Étape 2 : La sélection à la volée (Niveau Module)
Une fois la meilleure configuration d'« audition » choisie, le système est prêt pour le nouveau projet. Mais voici la magie : il n'applique pas un seul modèle à l'ensemble du projet. Un logiciel est composé de nombreux « modules » (comme les pièces individuelles d'une maison ou les chapitres d'un livre).

Lorsqu'un système examine un module spécifique dans le nouveau projet, il demande : « Quel est le meilleur détective de notre pool pour repérer les bogues dans ce type spécifique de code ? » Il sélectionne dynamiquement les classificateurs les plus compétents pour ce morceau de code précis. Si un module ressemble à une application bancaire, il choisit l'« expert en finance » de son pool. Si un autre module ressemble à un moteur de jeu, il choisit l'« expert en graphismes ». Cela se produit en temps réel, pour chaque morceau de code.

Ce qu'ils ont trouvé

Les chercheurs ont testé cette idée sur 82 projets logiciels provenant de quatre ensembles de données publics (PROMISE, RELINK, NASA et AEEEM). Ils ont utilisé une méthode de test stricte appelée « leave-one-project-out » (laisser un projet de côté), ce qui signifie qu'ils se sont entraînés sur 81 projets et ont essayé de prédire les bogues du 82e, puis ont répété l'opération pour chaque projet.

Les résultats sont très prometteurs :

  • Meilleur que le meilleur : Multi-DES a surpassé ou égalé les meilleures méthodes existantes dans la plupart des scénarios. Plus précisément, il a obtenu les meilleurs résultats pour les métriques AUC (une mesure de la capacité du modèle à distinguer le code buggé du code propre) et Fausse Alerte (la fréquence à laquelle il donne l'alarme inutilement) sur la plupart des ensembles de données.
  • Les chiffres : Sur l'ensemble de données AEEEM, Multi-DES a obtenu un AUC de 0,755, battant la méthode suivante la plus performante (EASC-NB) qui a obtenu 0,692. Sur l'ensemble de données NASA, il a obtenu 0,737 contre 0,666.
  • Robustesse : Le système était particulièrement efficace pour maintenir les « Fausses Alertes » à un niveau bas, ce qui signifie qu'il ne faisait pas perdre de temps aux ingénieurs en vérifiant du code qui était en fait correct.
  • Pas de triche : Crucialement, le système a fait cela sans regarder aucune donnée du nouveau projet cible pendant la phase d'entraînement.
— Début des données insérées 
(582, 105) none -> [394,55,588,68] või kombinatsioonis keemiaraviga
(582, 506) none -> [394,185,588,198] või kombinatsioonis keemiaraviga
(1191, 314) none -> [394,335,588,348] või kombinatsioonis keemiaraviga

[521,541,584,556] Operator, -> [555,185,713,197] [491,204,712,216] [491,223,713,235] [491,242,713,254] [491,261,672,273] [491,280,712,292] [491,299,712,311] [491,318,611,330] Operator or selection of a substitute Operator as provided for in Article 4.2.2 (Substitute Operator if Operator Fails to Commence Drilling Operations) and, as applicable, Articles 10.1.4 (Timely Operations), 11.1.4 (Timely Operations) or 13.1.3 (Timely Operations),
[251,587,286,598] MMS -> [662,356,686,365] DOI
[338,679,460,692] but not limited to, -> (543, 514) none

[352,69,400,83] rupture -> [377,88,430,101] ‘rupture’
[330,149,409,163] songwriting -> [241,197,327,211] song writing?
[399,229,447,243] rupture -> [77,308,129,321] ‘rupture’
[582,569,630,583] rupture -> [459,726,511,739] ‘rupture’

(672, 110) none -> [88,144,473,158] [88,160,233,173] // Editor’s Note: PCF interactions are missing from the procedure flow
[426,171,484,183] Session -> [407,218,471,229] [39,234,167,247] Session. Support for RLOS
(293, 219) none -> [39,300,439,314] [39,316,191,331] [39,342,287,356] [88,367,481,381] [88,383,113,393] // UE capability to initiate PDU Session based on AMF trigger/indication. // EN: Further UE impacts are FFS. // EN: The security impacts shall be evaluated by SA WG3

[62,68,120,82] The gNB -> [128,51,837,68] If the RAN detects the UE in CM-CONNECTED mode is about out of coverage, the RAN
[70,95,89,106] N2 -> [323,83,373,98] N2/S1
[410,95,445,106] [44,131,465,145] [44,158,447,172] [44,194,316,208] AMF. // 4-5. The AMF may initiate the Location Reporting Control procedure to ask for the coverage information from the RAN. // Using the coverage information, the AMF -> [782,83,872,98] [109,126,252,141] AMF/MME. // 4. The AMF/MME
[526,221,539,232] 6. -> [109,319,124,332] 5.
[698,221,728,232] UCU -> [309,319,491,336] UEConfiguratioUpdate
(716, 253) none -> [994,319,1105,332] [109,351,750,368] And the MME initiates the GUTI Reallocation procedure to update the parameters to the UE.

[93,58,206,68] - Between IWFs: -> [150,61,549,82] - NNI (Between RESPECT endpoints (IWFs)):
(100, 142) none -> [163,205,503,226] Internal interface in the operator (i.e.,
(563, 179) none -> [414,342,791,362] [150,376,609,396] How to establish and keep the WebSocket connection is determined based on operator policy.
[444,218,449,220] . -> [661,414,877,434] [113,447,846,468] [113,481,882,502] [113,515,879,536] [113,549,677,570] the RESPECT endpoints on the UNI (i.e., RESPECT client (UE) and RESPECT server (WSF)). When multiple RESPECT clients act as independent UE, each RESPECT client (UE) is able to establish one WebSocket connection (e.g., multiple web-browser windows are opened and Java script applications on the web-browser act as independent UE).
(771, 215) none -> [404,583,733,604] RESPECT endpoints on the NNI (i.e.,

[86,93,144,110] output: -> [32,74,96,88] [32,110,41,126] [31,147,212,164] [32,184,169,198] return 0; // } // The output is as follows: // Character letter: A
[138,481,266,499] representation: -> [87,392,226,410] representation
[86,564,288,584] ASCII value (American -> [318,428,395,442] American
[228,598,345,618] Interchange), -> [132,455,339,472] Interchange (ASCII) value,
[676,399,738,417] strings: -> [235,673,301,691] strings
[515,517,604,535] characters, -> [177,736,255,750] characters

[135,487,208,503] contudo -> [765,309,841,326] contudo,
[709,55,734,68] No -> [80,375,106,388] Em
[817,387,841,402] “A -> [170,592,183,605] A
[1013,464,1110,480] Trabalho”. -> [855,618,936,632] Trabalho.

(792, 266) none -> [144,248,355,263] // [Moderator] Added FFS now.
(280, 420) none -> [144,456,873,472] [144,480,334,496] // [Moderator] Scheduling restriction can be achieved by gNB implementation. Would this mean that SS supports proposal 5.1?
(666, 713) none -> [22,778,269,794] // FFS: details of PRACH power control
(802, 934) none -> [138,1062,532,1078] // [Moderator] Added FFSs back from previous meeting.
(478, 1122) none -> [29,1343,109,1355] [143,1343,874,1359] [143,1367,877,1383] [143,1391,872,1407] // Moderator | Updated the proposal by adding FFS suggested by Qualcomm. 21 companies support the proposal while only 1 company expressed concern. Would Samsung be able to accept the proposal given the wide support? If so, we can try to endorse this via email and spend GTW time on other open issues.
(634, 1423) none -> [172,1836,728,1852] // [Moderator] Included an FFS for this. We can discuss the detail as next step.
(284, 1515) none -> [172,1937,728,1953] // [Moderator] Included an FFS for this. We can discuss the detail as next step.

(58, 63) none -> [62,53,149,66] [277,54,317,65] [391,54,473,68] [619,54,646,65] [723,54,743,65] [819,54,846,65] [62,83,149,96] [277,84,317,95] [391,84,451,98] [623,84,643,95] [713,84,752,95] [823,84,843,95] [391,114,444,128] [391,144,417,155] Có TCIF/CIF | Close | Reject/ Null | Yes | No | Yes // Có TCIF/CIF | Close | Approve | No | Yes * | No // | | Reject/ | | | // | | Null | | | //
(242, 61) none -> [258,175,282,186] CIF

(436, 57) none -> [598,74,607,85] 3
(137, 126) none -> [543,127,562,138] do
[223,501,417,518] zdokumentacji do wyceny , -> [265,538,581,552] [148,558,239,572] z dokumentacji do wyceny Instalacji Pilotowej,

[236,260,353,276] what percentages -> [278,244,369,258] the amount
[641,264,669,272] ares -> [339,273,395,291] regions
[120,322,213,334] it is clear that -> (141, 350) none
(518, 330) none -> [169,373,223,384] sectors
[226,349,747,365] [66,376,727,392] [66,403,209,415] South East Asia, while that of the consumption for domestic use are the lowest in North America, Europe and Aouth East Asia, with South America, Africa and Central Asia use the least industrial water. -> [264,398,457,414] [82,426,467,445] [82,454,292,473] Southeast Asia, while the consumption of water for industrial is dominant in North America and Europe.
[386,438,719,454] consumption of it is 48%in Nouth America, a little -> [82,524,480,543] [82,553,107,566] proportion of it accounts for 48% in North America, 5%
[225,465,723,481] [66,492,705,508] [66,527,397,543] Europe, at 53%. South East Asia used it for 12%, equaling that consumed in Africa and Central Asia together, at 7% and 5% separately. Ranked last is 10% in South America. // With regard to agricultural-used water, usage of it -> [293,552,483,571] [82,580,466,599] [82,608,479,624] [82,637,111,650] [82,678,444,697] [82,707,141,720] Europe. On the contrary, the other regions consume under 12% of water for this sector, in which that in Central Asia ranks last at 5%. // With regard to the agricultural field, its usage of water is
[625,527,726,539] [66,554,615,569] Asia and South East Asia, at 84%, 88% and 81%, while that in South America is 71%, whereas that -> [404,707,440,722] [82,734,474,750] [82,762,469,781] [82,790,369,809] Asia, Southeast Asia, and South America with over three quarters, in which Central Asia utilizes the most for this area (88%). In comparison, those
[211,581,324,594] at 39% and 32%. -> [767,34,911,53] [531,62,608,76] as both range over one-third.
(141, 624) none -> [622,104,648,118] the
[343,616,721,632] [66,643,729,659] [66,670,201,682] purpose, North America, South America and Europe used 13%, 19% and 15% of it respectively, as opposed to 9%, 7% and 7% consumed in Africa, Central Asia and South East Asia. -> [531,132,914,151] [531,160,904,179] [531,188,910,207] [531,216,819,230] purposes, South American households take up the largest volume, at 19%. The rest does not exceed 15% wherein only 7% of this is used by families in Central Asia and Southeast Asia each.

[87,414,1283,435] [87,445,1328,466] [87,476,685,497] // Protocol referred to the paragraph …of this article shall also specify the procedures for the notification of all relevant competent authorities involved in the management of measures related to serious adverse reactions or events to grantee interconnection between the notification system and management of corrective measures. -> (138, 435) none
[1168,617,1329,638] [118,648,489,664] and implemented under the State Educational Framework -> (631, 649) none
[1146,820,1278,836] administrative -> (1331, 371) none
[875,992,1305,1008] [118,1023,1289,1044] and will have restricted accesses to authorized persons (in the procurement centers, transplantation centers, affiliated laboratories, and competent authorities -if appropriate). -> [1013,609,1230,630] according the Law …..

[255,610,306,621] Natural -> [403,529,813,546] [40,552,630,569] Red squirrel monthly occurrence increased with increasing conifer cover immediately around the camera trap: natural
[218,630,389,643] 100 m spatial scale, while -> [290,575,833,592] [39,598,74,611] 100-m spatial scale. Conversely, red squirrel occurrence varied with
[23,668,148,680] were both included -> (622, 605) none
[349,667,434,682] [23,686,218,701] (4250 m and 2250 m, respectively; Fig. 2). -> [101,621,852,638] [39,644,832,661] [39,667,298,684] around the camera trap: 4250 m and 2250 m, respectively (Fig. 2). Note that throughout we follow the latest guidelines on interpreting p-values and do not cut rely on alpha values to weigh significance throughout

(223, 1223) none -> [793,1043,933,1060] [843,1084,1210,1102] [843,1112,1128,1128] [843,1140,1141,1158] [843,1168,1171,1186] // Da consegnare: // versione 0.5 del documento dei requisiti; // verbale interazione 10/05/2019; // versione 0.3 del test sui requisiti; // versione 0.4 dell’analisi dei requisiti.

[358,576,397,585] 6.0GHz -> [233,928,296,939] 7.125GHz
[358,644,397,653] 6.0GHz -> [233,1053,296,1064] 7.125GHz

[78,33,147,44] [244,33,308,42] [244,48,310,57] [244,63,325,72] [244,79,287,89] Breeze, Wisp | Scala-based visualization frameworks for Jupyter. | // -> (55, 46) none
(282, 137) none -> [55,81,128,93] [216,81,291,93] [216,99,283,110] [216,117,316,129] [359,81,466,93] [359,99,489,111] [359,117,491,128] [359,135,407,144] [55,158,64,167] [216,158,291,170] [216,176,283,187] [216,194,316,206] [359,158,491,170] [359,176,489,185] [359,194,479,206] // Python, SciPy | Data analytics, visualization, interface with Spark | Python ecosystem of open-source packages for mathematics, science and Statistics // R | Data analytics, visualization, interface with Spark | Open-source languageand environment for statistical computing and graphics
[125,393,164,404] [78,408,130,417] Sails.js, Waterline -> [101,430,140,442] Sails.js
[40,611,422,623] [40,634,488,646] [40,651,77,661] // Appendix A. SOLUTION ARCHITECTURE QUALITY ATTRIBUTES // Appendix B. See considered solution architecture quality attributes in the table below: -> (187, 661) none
Il s'est appuyé entièrement sur les anciens projets, prouvant que vous n'avez pas besoin de jeter un coup d'œil aux secrets du nouveau projet pour construire un bon prédicteur.

Ce qu'ils ont écarté

L'article argumente explicitement contre l'idée qu'un modèle unique et statique (un ensemble de règles fixes appliqué à l'ensemble du projet) soit la meilleure solution. Ils démontrent que, comme différentes parties d'un projet logiciel ont des caractéristiques différentes, une approche « taille unique » échoue à bien se généraliser lorsque le nouveau projet est différent des données d'entraînement. Ils ont également écarté l'idée qu'il soit nécessaire de connaître la distribution des données du projet cible à l'avance pour faire de bonnes prédictions ; leur méthode fonctionne même lorsque le projet cible est un mystère total.

À quel point sont-ils sûrs ?

Les auteurs sont confiants dans leurs conclusions grâce aux données qu'ils ont collectées. Ils n'ont pas seulement simulé des scénarios ; ils ont mené des expériences approfondies sur 82 projets réels en utilisant des métriques standards et largement acceptées. Ils ont utilisé des tests statistiques (le test de rang signé de Wilcoxon) pour confirmer que leurs résultats n'étaient pas dus à la chance. L'article affirme que Multi-DES est « statistiquement supérieur » dans la plupart des comparaisons par paires, particulièrement pour l'AUC et la Fausse Alerte. Cependant, ils notent une petite exception : sur l'ensemble de données PROMISE, leur méthode n'était pas la meilleure absolue pour la métrique « Fausse Alerte », montée montrant que bien que la méthode soit forte, elle n'est pas une solution miracle qui gagne à chaque fois dans tous les scénarios.

En bref, Multi-DES suggère que la meilleure façon de prédire les bogues dans un nouveau projet inconnu est d'avoir une équipe diversifiée d'experts prêts à être sollicités, et de choisir le bon expert pour le travail spécifique, plutôt que d'essayer de forcer un généraliste à tout faire.